- [TRABALHO PEDIDO]:
**A.** Responda, com base no texto sobre o ensino oral no Karate-Do:
(i) Que tipo de informação, segundo o texto, pode causar distorções graves para o conhecimento do presente e do futuro?
(ii) O que os alunos lembrarão se o ensinamento oral não for algo mais bem organizado?
(iii) Onde os praticantes precisam buscar esclarecimento sobre os conceitos filosóficos?
**B.** Prossiga o texto sobre o ensino oral no Karate-Do a partir da última frase apresentada.

Neste caso, ficam demonstradas duas
coisas: uma é que, realmente, a informação sendo repassada apenas verbalmente
(ou por outros meios) através dos tempos, sem a preocupação da verificação,
pode causar distorções graves para o conhecimento tanto do presente como do
futuro, e que, se a informação a ser repassada verbalmente for de alguém que
tenha a preocupação de dar fundamentação a ela, fatalmente ocorrerá a
transmissão de uma informação muito mais precisa.
Assim, conforme informações retiradas de
um questionário realizado na pesquisa, verificamos que, desses momentos de
ensinamento oral nas aulas de Karate-Do,
a não ser que seja algo mais bem organizado como um momento específico para a
transmissão desses conhecimentos, ou mesmo um conceito bem exemplificado
durante a prática, os alunos lembrarão frases soltas, como se não fossem
retiradas de ou utilizáveis em nenhum contexto, apenas copiadas e coladas de
algum lugar, como recortes de alguma história que ouviram falar.
Pelo que observamos tanto das
entrevistas como das respostas aos questionários, tanto de forma explícita como
de forma implícita, os praticantes de Karate-Do
não recebem de forma satisfatória os conhecimentos dos seus conceitos
filosóficos pela via da oralidade e/ou demonstração, tendo que buscar se
esclarecer sobre eles em fontes fora dos dojo
e mostrando muita insegurança ao responder perguntas sobre esses mesmos
conceitos.

- [MATERIAL FORNECIDO]:
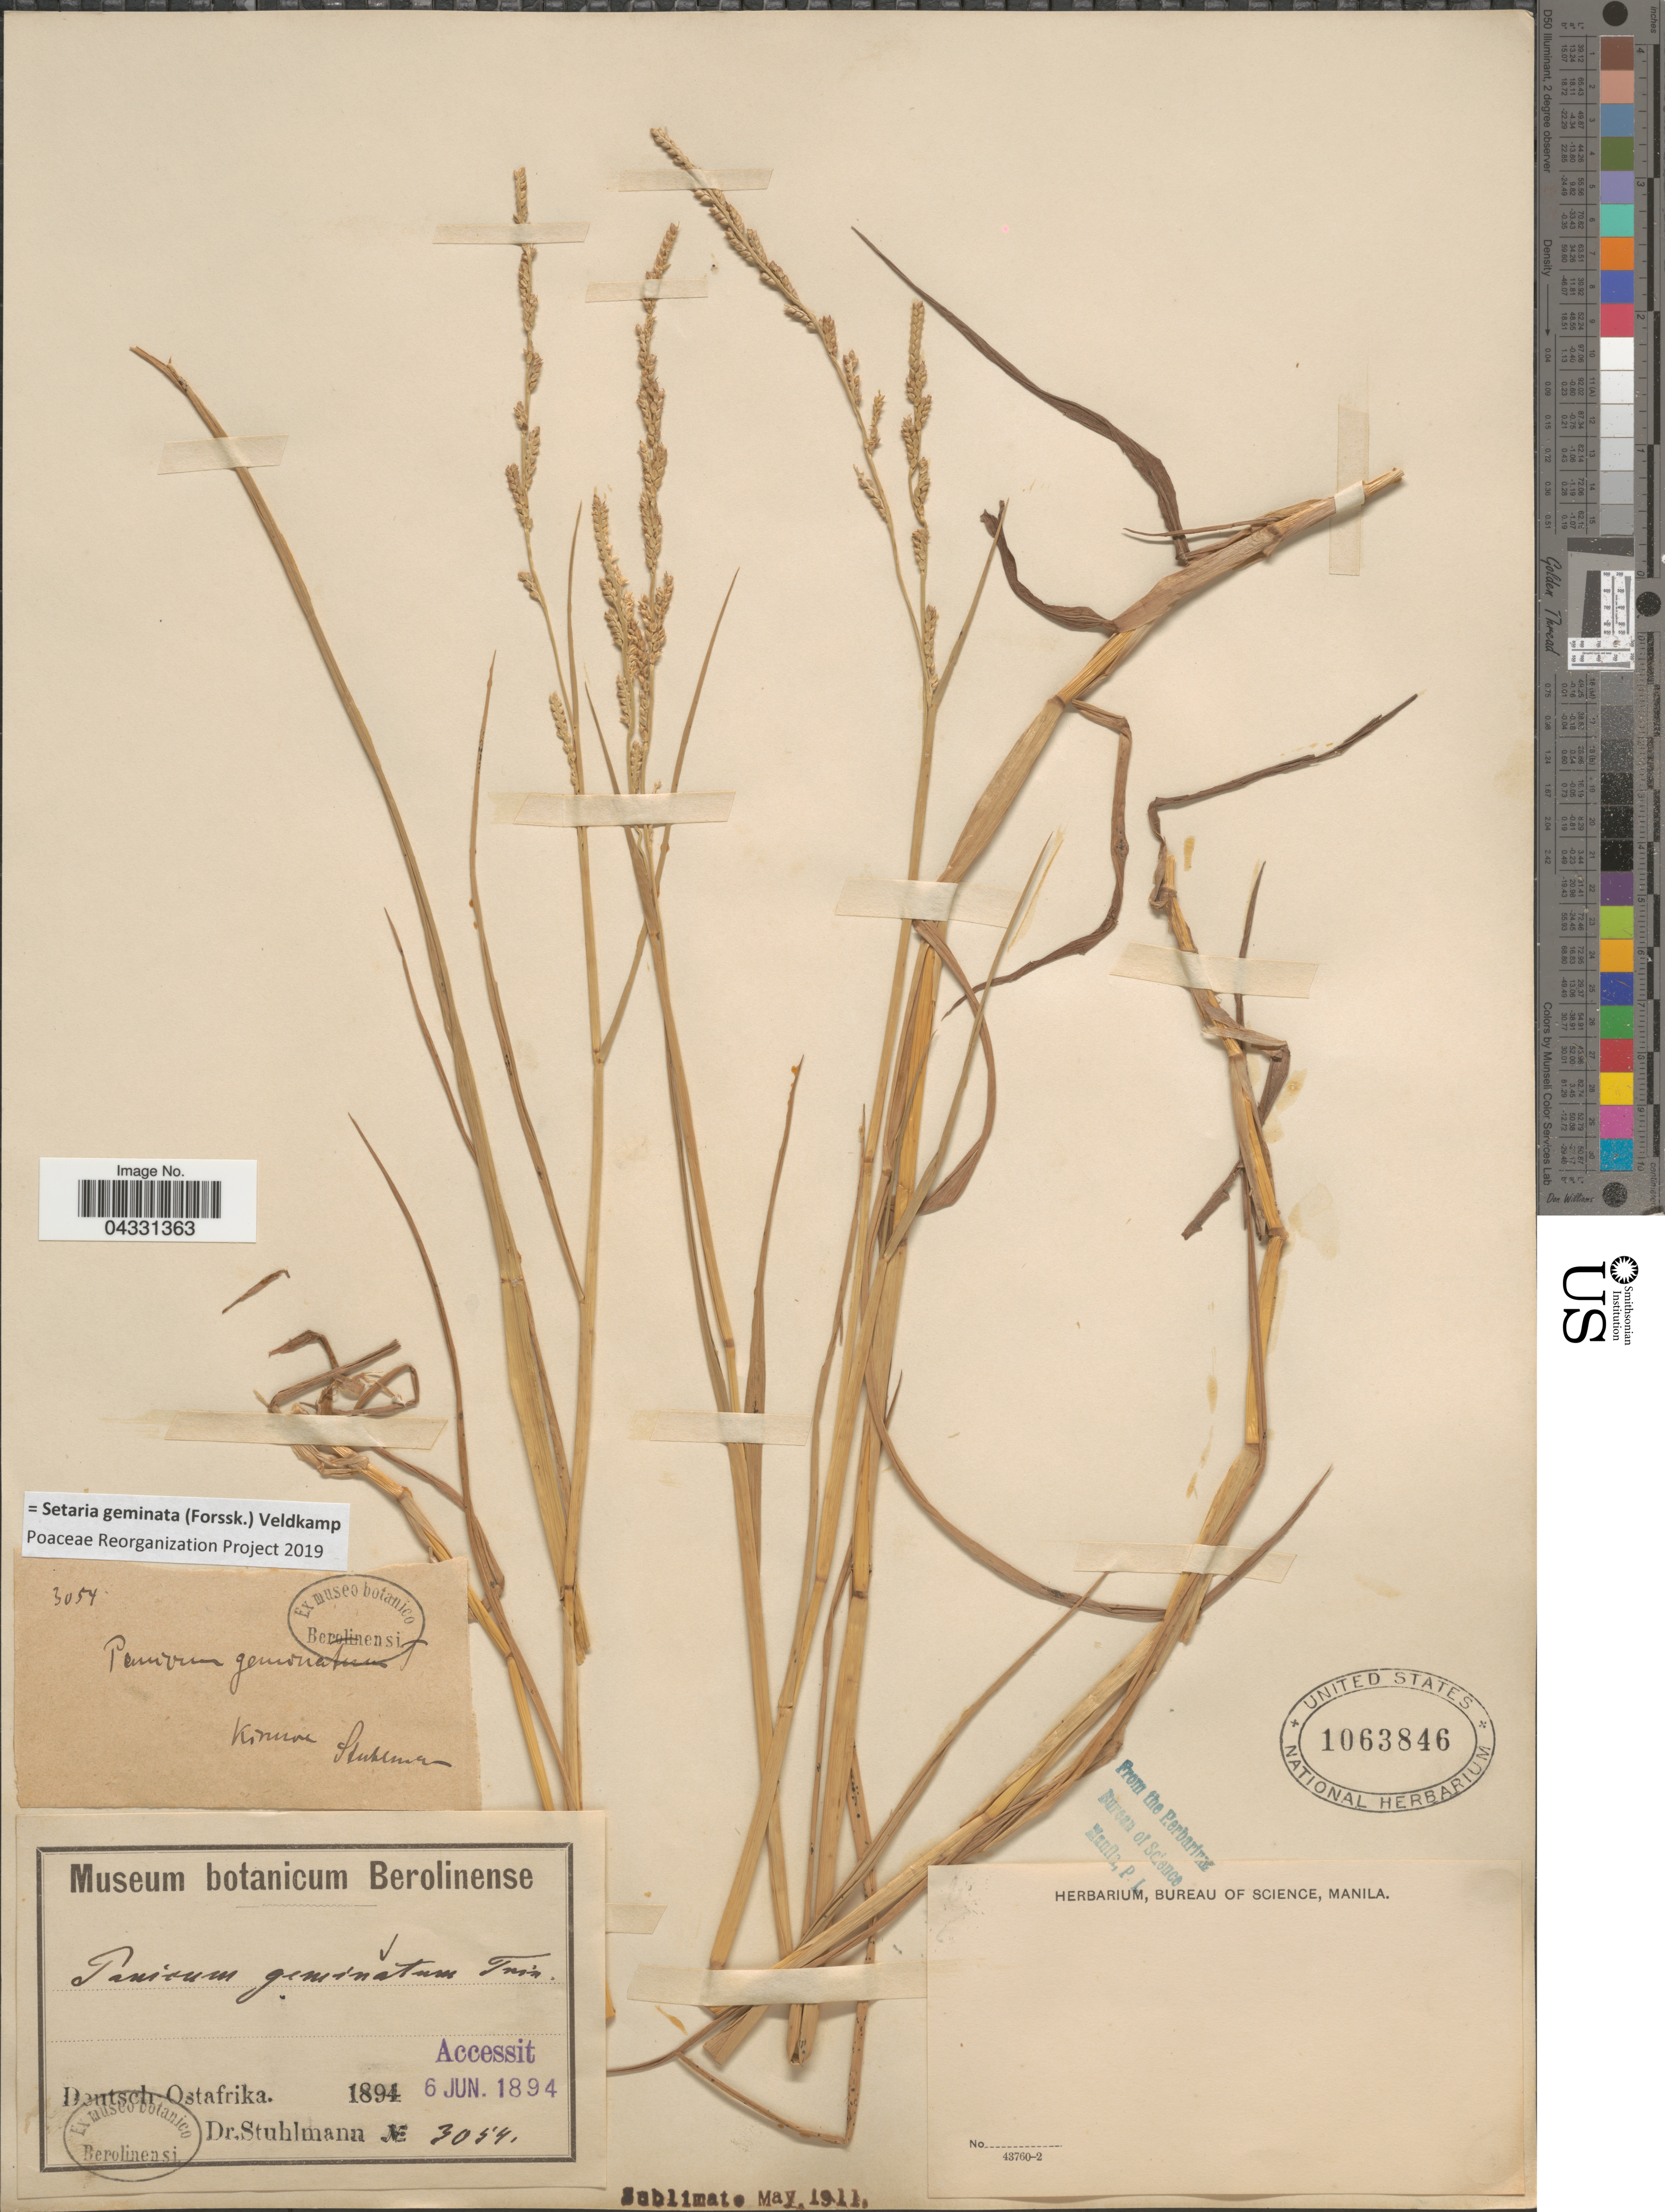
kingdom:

- [RESPOSTAS POR TAREFA]:
**A.**
(i) A informação repassada apenas verbalmente (ou por outros meios) através dos tempos, sem a preocupação da verificação.
(ii) Frases soltas, como se não fossem retiradas de nenhum contexto nem utilizáveis em nenhum, como recortes de alguma história que ouviram falar.
(iii) Em fontes fora dos dojo.

**B.**
A razão mostra que é impossível que
alguém possa ensinar o significado de um conceito filosófico ou espiritual por
meio de movimentos de luta, por exemplo: como ensinar o que significa e porque
se pratica o mokuso sem uma
verbalização ou escrita bem organizada e direcionada, esperando que o aluno
aprenda suas reais finalidades apenas pela repetição? Pela repetição pode-se
criar uma ideia dos motivos de se praticar aquilo, mas essa ideia ficará sempre
envolta em incerteza, até que se encontre uma informação precisa sobre ela.
2.
A transmissão do conhecimento por meio da observação e demonstração fica
no campo do implícito e não do efetivamente demonstrado
Sobre a afirmação trazida em duas das
entrevistas realizadas de que uma das formas de transmissão dos conceitos
filosóficos aqui abordados é a observação do aluno por parte do sensei que, percebendo imperfeições e
corrigindo sua postura em luta, tem, então, oportunidade de lhe transmitir
conceitos além da prática e, também, a observação feita pelo aluno ao seu
professor, momentos em que, mesmo não sendo algo intencional, acaba absorvendo
elementos transmitidos por meio do comportamento dele, temos algumas colocações
a fazer.
Consideramos que esse método levanta
questões muito aproximadas das que fazemos aqui em relação à transmissão oral
no que toca à eficiência, uma vez que muitos professores e professoras não
sabem nem observar nem expressar pelo movimento corporal os conceitos
filosóficos profundos trazidos pelo Karate-do.
Não somos totalmente céticos de que algo de filosófico ou do mundo das ideias
pode ser passado àqueles que observam apenas o movimento, a postura, o
comportamento físico, principalmente se tratando da cultura oriental, em que o
corpo fala muito.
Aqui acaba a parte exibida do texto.